430 prestataires viticoles sous surveillance alors qu’un réseau de traite d’êtres humains est condamné

L’administration indique cibler particulièrement les entreprises de prestation viticole ce millésime, alors que la justice vient de sanctionner un réseau de traite d’êtres humains pour de l’emploi saisonnier.

Note de l’Intersyndicat :

Après l’affaire RAJVITI, condamnée pour traite d’êtres humains et son montage en cascade de recours à différentes sociétés de prestations de services en soustraitantes pendant les vendanges 2018 en Champagne, les problèmes d’hébergement contraignant certains vendangeurs à dormir sur des bancs sous les halles du marché du quartier de la ZUP à Epernay à la vendange 2019 et ceux qui perdurent chaque année, notamment lors de la vendange 2022, ce fléau que l’on peut qualifier de nouvelle forme d’esclavage moderne, semble également sévir dans toutes les grandes régions viticoles françaises et, dorénavant, sur toutes les périodes de l’annnée neccésitant le recours de mains d’oeuvre pour effectuer les travaux viticoles.

Décidément, il n’y a pas que les bulles du champagne qui contiennent une part de misère sociale, il y en a aussi désormais dans tous les grands vins qui font notre renommée mondiale.

Espérons qu’au cours de la saison des travaux viticoles qui débute ou lors de la prochaine vendange aucun scandale de ce type ne viendront entacher, une fois de plus, la prestigieuse image du champagne…

Mais ça ce n’est pas gagné !…

8 ans de prison et 10 000 euros d’amende au total pour les 4 prévenus condamnés ce 2 mai par le tribunal correctionnel de Libourne pour « traite d’êtres humains et soumission de personnes à des conditions de travail indignes » début 2022 dévoile le Sud-Ouest, faisant état un système de prestation de services viticoles reposant sur un rabattage de personnes marocaines payant un droit de passage, de 12 000 €/candidat, pour travailler dans les vignes et vivre dans des logements indignes.
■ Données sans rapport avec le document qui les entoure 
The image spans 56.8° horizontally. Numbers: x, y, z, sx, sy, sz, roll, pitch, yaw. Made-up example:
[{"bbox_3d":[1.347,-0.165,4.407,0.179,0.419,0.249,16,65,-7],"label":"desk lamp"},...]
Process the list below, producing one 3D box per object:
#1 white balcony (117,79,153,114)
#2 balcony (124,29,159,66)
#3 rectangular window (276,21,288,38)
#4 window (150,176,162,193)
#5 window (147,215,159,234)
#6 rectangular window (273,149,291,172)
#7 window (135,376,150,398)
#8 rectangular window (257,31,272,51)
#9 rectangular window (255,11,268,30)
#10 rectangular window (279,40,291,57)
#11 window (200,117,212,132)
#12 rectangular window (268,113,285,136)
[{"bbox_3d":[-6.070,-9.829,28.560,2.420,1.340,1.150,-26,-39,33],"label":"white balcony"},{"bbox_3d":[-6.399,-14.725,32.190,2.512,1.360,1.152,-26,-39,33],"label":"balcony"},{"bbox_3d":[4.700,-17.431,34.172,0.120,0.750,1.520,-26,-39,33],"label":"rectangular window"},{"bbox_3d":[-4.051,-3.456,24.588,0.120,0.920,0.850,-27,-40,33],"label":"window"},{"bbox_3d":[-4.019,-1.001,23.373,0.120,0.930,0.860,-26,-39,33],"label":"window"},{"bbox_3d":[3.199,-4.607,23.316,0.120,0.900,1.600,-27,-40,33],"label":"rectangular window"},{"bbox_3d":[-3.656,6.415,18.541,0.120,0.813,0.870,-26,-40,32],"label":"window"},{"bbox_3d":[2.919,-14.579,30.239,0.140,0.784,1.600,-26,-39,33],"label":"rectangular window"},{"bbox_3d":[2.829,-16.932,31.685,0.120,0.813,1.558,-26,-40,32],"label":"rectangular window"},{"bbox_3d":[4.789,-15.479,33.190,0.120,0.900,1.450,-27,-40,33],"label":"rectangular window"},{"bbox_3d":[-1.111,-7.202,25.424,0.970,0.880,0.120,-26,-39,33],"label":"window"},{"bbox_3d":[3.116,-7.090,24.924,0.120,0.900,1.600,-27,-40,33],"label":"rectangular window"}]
Marquante, cette affaire n’est pas isolée selon le Comité Opérationnel Départemental de lutte Anti-Fraudes (CODAF).

Contactée par Vitisphere, l’instance départementale chargée de lutter contre le travail illégal met sous surveillance les 430 prestataires de service agricole de Gironde recensés en 2022. « Il existe une forte demande de main d’œuvre dans le secteur viticole et, en parallèle, une pénurie de personnel et des problèmes d’attractivité des métiers de ce secteur. En conséquence, la filière recourt massivement à de la main d’œuvre étrangère (qu’elle soit d’origine européenne ou hors union européenne) » détaille l’administration, pointant que « les problématiques rencontrées par les services de contrôle sont les suivantes : absence de déclaration préalable à l’embauche et/ou sous-déclaration d’heures de travail (travail dissimulé par dissimulation d’emploi salarié), emploi d’étrangers sans titre, conditions d’hébergement indignes, traite des êtres humains ».

Actions de contrôles

Ayant mené des actions en 2022 (avec des sanctions administratives, pouvant aller jusqu’à la fermeture d’un prestataire « qui logeait des salariés dans des conditions indignes »), le CODAF indique que « depuis le début de l’année 2023, ce sont 8 actions de contrôle coordonnées qui ont été menées par la MSA, la Gendarmerie Nationale et la DDETS de la Gironde » et que « les parquets de Bordeaux et de Libourne sont pleinement mobilisés sur ces problématiques ».

Sachant que « les principales infractions encourues par les employeurs directs et les donneurs d’ordre (les châteaux) sont les suivantes : pour travail dissimulé par dissimulation de salariés (3 ans d’emprisonnement et 45 000 euros d’amende, voire 5 ans et 75 000 euros d’amende lorsque l’infraction est commise à l’égard de plusieurs personnes), pour emploi d’étranger sans autorisation de travail (5 ans et 15 000 euros), infraction qui peut être requalifiée en véritable traite d’êtres humains par exploitation de travailleurs saisonniers (qui peut être criminelle si elle est commise en bande organisée). En l’espèce, les donneurs d’ordre sont susceptibles d’être visés par une procédure en raison du délit de recours aux services d’une personne exerçant un travail dissimulé (3 ans d’emprisonnement et 45 000 euros d’amende). »

À noter qu’en 2022 le CODAF a mené 34 opérations de contrôle coordonnées : d’abord en hôtellerie (un tiers), en suite en agriculture et viticulture (un quart) et puis dans les chantiers du BTP (un quart).